The European Court of Auditors is the EU's external auditor. It audits each year the EU accounts, revenue and spending, and then issues a verdict on the accounts, as well as on the underlying transactions down to the final beneficiary.
See below how the EU manages its funds: The true picture may be different from what you can read in the popular press!
The 2009 annual accounts have been given a clean bill of health from the auditors, meaning that the auditors considered them as being reliable and giving a true and fair view.
In payments, the level of errors has been significantly reduced in recent years, according to the auditors: it is now between 2 and 5% for the whole EU budget. This means at least 95% of total payments are correct and regular.

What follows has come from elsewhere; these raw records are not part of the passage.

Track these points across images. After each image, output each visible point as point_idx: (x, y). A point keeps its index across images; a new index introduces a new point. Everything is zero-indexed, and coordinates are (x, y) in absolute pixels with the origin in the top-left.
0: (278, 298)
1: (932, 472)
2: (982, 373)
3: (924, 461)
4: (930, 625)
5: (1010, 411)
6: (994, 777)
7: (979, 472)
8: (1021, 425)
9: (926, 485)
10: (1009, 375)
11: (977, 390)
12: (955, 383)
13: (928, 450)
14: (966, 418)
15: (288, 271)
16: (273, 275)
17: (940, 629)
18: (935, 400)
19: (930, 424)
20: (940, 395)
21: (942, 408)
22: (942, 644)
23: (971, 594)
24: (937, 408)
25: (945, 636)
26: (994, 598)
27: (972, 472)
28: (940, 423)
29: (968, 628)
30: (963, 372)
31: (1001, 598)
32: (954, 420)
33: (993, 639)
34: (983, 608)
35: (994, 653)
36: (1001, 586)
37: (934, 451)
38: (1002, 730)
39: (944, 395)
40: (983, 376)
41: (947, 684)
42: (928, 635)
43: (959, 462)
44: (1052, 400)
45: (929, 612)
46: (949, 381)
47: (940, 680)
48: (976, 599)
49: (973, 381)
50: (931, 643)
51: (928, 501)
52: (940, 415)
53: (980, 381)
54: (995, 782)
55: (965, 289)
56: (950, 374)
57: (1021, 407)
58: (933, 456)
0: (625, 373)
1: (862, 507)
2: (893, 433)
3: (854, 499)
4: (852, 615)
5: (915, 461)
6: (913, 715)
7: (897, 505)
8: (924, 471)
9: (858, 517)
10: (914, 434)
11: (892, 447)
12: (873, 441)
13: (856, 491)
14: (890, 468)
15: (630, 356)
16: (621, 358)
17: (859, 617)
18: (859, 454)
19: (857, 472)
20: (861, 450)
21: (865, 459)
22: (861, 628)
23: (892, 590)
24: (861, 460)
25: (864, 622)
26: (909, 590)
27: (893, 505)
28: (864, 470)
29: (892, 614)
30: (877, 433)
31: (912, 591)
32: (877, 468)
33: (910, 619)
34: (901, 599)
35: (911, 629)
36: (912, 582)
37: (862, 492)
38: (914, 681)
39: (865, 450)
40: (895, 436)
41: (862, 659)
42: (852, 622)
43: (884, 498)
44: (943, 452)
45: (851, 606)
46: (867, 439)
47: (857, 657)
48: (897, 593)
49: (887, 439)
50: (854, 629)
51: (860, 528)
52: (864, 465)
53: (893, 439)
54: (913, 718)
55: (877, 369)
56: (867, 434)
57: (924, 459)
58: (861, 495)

In payments for agriculture and natural resources (EUR 56,3 billion), the error rates have been stable over recent years and oscillate around the ''green light'' threshold of 2%, an achievement given the complexity and scope of subsidies made to thousands of farmers across the EU.
The auditors emphasise considerable improvements in cohesion policy, i.e. aid to EU regions and to boost employment (EUR 35,5 billion), EU's second largest policy in terms of budget.
Maximum 5% of total payments from the EU budget may have been affected by errors in procedures or bills sent by beneficiaries. These errors do not mean fraud or lost funds. When errors are found, financial corrections are imposed on the project or country at fault.